Verbatim transcription with images omitted: return the entries below in full.

'''

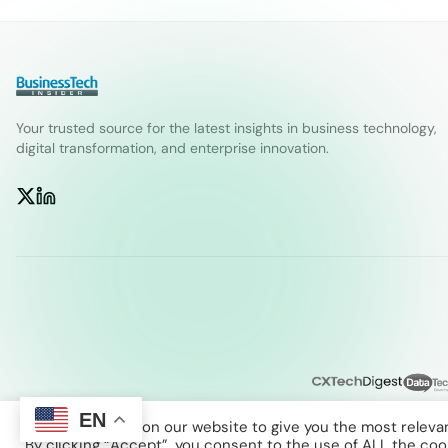
Your trusted source for the latest insights in business technology,
digital transformation, and enterprise innovation.
EN
We use cookies on our website to give you the most releva
By clicking “Accept”, you consent to the use of ALL the coo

'''

* Your response *
Your trusted source for the latest insights in business technology,
digital transformation, and enterprise innovation.
EN
We use cookies on our website to give you the most releva
By clicking “Accept”, you consent to the use of ALL the coo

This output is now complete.